### THE TASK
Your copy of the data should match it exactly, except that the pictures are gone.

### RECORDS TO PROCESS
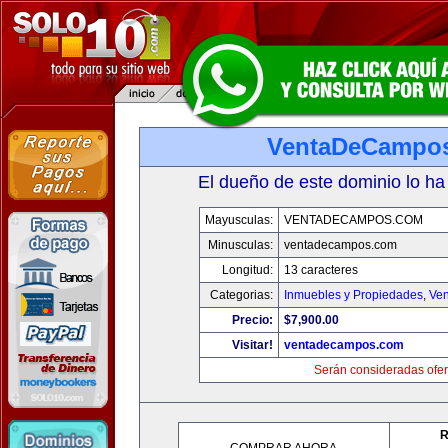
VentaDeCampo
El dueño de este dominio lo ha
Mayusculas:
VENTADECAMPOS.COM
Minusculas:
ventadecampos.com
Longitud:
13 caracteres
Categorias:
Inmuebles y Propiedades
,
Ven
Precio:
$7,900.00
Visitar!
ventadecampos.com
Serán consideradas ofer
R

### SOLUTION FOR THIS PROBLEM
VentaDeCampo
El dueño de este dominio lo ha
Mayusculas:
VENTADECAMPOS.COM
Minusculas:
ventadecampos.com
Longitud:
13 caracteres
Categorias:
Inmuebles y Propiedades
,
Ven
Precio:
$7,900.00
Visitar!
ventadecampos.com
Serán consideradas ofer
R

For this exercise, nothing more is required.